Romalı şair Ovidius’un anlattığına göre Ligdus ve Telethusa çiftçilik yapan fakir bir ailedir. Telethusa hamile kaldığı haberini Ligdus’a büyük bir sevinçle verir. Fakat kocası hiç de beklediği gibi sevinçle gibi karşılık vermez. Hatta çocuk oğlan olursa bakabileceklerini ve eğer kız olursa öldürmeleri gerektiğini söyler. Çünkü çeyiz dizebilecek güçleri yoktur.
Kocasının söylediklerinden sonra morali bozuk, içi buruk halde Telethusa, tanrıça İsis’in tapınağına gider. Tanrıçaya kendisine yardım etmesi için yalvarır. Tanrıça İsis, Telethusa’ya görünür ve nasıl doğarsa doğsun çocuğu yaşatması karşılığında ona yardım edeceğinin sözünü verir.

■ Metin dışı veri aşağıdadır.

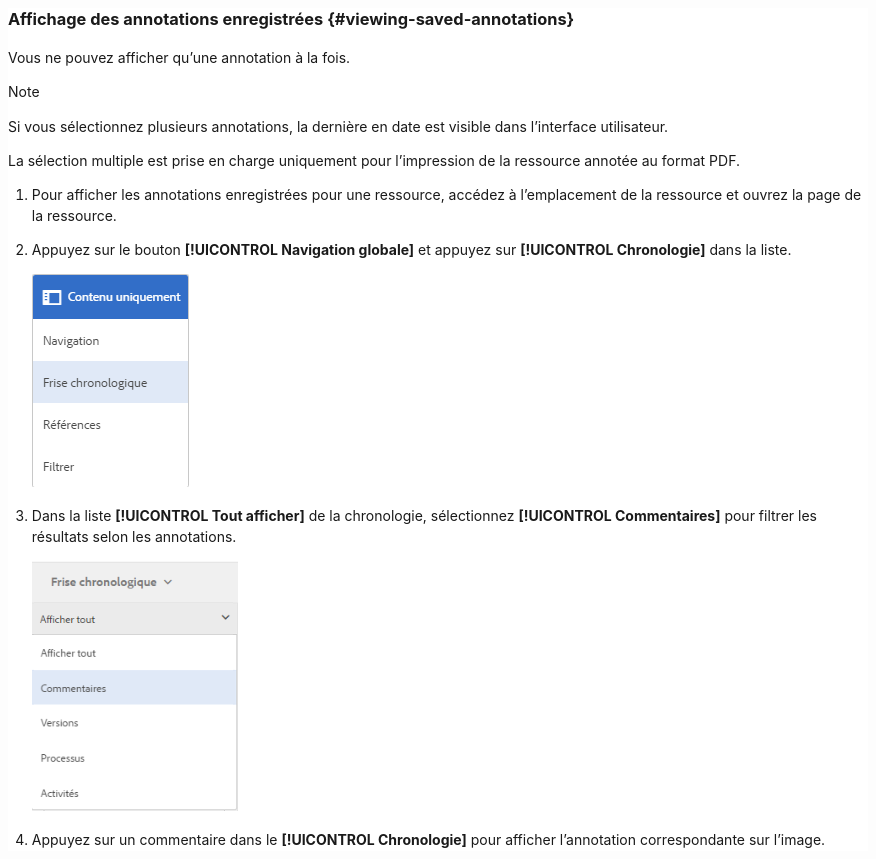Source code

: ### Affichage des annotations enregistrées {#viewing-saved-annotations}

Vous ne pouvez afficher qu’une annotation à la fois.

>[!NOTE]
>
>Si vous sélectionnez plusieurs annotations, la dernière en date est visible dans l’interface utilisateur.
>
>La sélection multiple est prise en charge uniquement pour l’impression de la ressource annotée au format PDF.

1. Pour afficher les annotations enregistrées pour une ressource, accédez à l’emplacement de la ressource et ouvrez la page de la ressource.

1. Appuyez sur le bouton **[!UICONTROL Navigation globale]** et appuyez sur **[!UICONTROL Chronologie]** dans la liste.

   ![chlimage_1-35](assets/chlimage_1-35.png)

1. Dans la liste **[!UICONTROL Tout afficher]** de la chronologie, sélectionnez **[!UICONTROL Commentaires]** pour filtrer les résultats selon les annotations.

   ![chlimage_1-36](assets/chlimage_1-36.png)

1. Appuyez sur un commentaire dans le **[!UICONTROL Chronologie]** pour afficher l’annotation correspondante sur l’image.

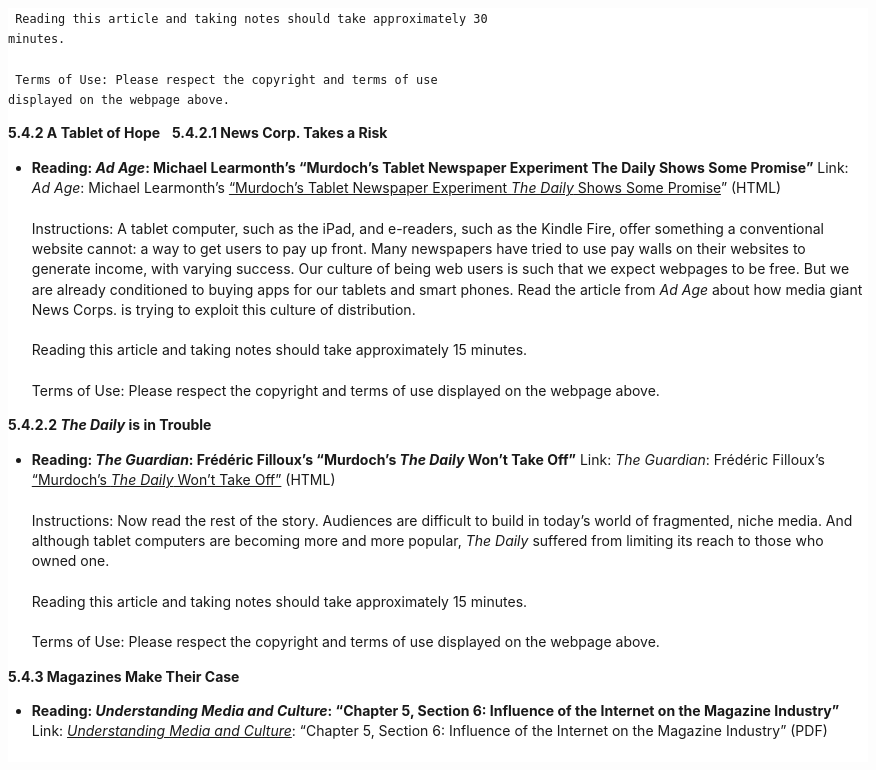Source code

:      Reading this article and taking notes should take approximately 30
    minutes.  
        
     Terms of Use: Please respect the copyright and terms of use
    displayed on the webpage above.

**5.4.2 A Tablet of Hope** <span id="5.4.2"></span> 
**5.4.2.1 News Corp. Takes a Risk** <span id="5.4.2.1"></span> 
-   **Reading: *Ad Age*: Michael Learmonth’s “Murdoch’s Tablet Newspaper
    Experiment The Daily Shows Some Promise”**
    Link: *Ad Age*: Michael Learmonth’s [“Murdoch’s Tablet Newspaper
    Experiment *The Daily* Shows Some
    Promise](http://adage.com/article/digital/breaking-subscribers-murdoch-s-ipad-daily/230161/)”
    (HTML)  
        
     Instructions: A tablet computer, such as the iPad, and e-readers,
    such as the Kindle Fire, offer something a conventional website
    cannot: a way to get users to pay up front. Many newspapers have
    tried to use pay walls on their websites to generate income, with
    varying success. Our culture of being web users is such that we
    expect webpages to be free. But we are already conditioned to buying
    apps for our tablets and smart phones. Read the article from *Ad
    Age* about how media giant News Corps. is trying to exploit this
    culture of distribution.  
        
     Reading this article and taking notes should take approximately 15
    minutes.  
        
     Terms of Use: Please respect the copyright and terms of use
    displayed on the webpage above.

**5.4.2.2 *The Daily* is in Trouble** <span id="5.4.2.2"></span> 
-   **Reading: *The Guardian*: Frédéric Filloux’s “Murdoch’s *The Daily*
    Won’t Take Off”**
    Link: *The Guardian*: Frédéric Filloux’s [“Murdoch’s *The Daily*
    Won’t Take
    Off”](http://www.guardian.co.uk/media/2012/jul/16/the-daily-rupert-murdoch) (HTML)  
        
     Instructions: Now read the rest of the story. Audiences are
    difficult to build in today’s world of fragmented, niche media. And
    although tablet computers are becoming more and more popular, *The
    Daily* suffered from limiting its reach to those who owned one.  
        
     Reading this article and taking notes should take approximately 15
    minutes.  
        
     Terms of Use: Please respect the copyright and terms of use
    displayed on the webpage above.

**5.4.3 Magazines Make Their Case** <span id="5.4.3"></span> 
-   **Reading: *Understanding Media and Culture*: “Chapter 5, Section 6:
    Influence of the Internet on the Magazine Industry”**
    Link: [*Understanding Media and
    Culture*](https://resources.saylor.org/wwwresources/archived/site/textbooks/Understanding%20Media%20and%20Culture.pdf):
    “Chapter 5, Section 6: Influence of the Internet on the Magazine
    Industry” (PDF)  
        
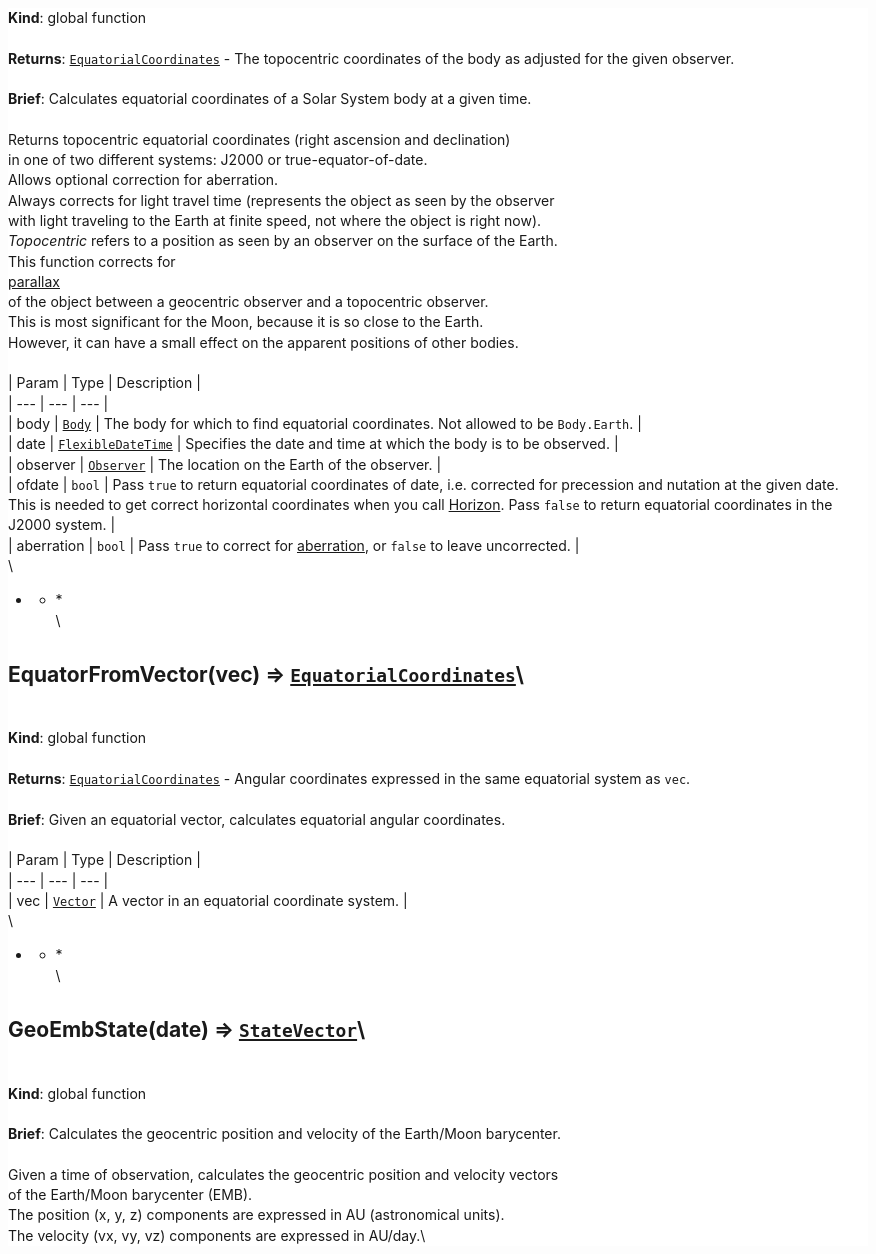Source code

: **Kind**: global function\
\
**Returns**: [`EquatorialCoordinates`](https://www.npmjs.com/package/astronomy-engine#EquatorialCoordinates) \- The topocentric coordinates of the body as adjusted for the given observer.\
\
**Brief**: Calculates equatorial coordinates of a Solar System body at a given time.\
\
Returns topocentric equatorial coordinates (right ascension and declination)\
in one of two different systems: J2000 or true-equator-of-date.\
Allows optional correction for aberration.\
Always corrects for light travel time (represents the object as seen by the observer\
with light traveling to the Earth at finite speed, not where the object is right now).\
_Topocentric_ refers to a position as seen by an observer on the surface of the Earth.\
This function corrects for\
[parallax](https://en.wikipedia.org/wiki/Parallax)\
of the object between a geocentric observer and a topocentric observer.\
This is most significant for the Moon, because it is so close to the Earth.\
However, it can have a small effect on the apparent positions of other bodies.\
\
| Param | Type | Description |\
| --- | --- | --- |\
| body | [`Body`](https://www.npmjs.com/package/astronomy-engine#Body) | The body for which to find equatorial coordinates. Not allowed to be `Body.Earth`. |\
| date | [`FlexibleDateTime`](https://www.npmjs.com/package/astronomy-engine#FlexibleDateTime) | Specifies the date and time at which the body is to be observed. |\
| observer | [`Observer`](https://www.npmjs.com/package/astronomy-engine#Observer) | The location on the Earth of the observer. |\
| ofdate | `bool` | Pass `true` to return equatorial coordinates of date, i.e. corrected for precession and nutation at the given date. This is needed to get correct horizontal coordinates when you call [Horizon](https://www.npmjs.com/package/astronomy-engine#Horizon). Pass `false` to return equatorial coordinates in the J2000 system. |\
| aberration | `bool` | Pass `true` to correct for [aberration](https://en.wikipedia.org/wiki/Aberration_of_light), or `false` to leave uncorrected. |\
\
* * *\
\
## EquatorFromVector(vec) ⇒ [`EquatorialCoordinates`](https://www.npmjs.com/package/astronomy-engine\#EquatorialCoordinates)\
\
**Kind**: global function\
\
**Returns**: [`EquatorialCoordinates`](https://www.npmjs.com/package/astronomy-engine#EquatorialCoordinates) \- Angular coordinates expressed in the same equatorial system as `vec`.\
\
**Brief**: Given an equatorial vector, calculates equatorial angular coordinates.\
\
| Param | Type | Description |\
| --- | --- | --- |\
| vec | [`Vector`](https://www.npmjs.com/package/astronomy-engine#Vector) | A vector in an equatorial coordinate system. |\
\
* * *\
\
## GeoEmbState(date) ⇒ [`StateVector`](https://www.npmjs.com/package/astronomy-engine\#StateVector)\
\
**Kind**: global function\
\
**Brief**: Calculates the geocentric position and velocity of the Earth/Moon barycenter.\
\
Given a time of observation, calculates the geocentric position and velocity vectors\
of the Earth/Moon barycenter (EMB).\
The position (x, y, z) components are expressed in AU (astronomical units).\
The velocity (vx, vy, vz) components are expressed in AU/day.\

Telethusa doğum zamanı geldiğinde bir kız dünyaya getirir. Adını da her iki cinsiyet için kullanılan İphis koyar. Çocuğunu bir erkek çocuk gibi yetiştirir. İphis okulda İanthe’ye aşık olur. İanthe de İphis’in bir kız olduğundan habersiz ona aşık olur. Zamanla aileler ikisini nişanlarlar. Düğün yaklaştıkça İphis’in içini bir endişe sarar. Çünkü sevgilisi İanthe onun tam bir erkek olmasını bekler.
Sırlarının açığa çıkmasını istemeyen anne Telethusa kızını alıp tanrıça İsis’in tapınağına götürür. İphis nişanlısını hayal kırıklığına uğratmak istemediğini tanrıçaya dualarla anlatır. Günlerce gözyaşı döktükten sonra tanrıça İsis verdiği sözü tutmanın zamanı geldiğini anlar.
İphis tapınaktan tam bir erkek olarak çıkar ve düğün eksiksiz olarak gerçekleşir. Sevgilisi İanthe ile evlenir.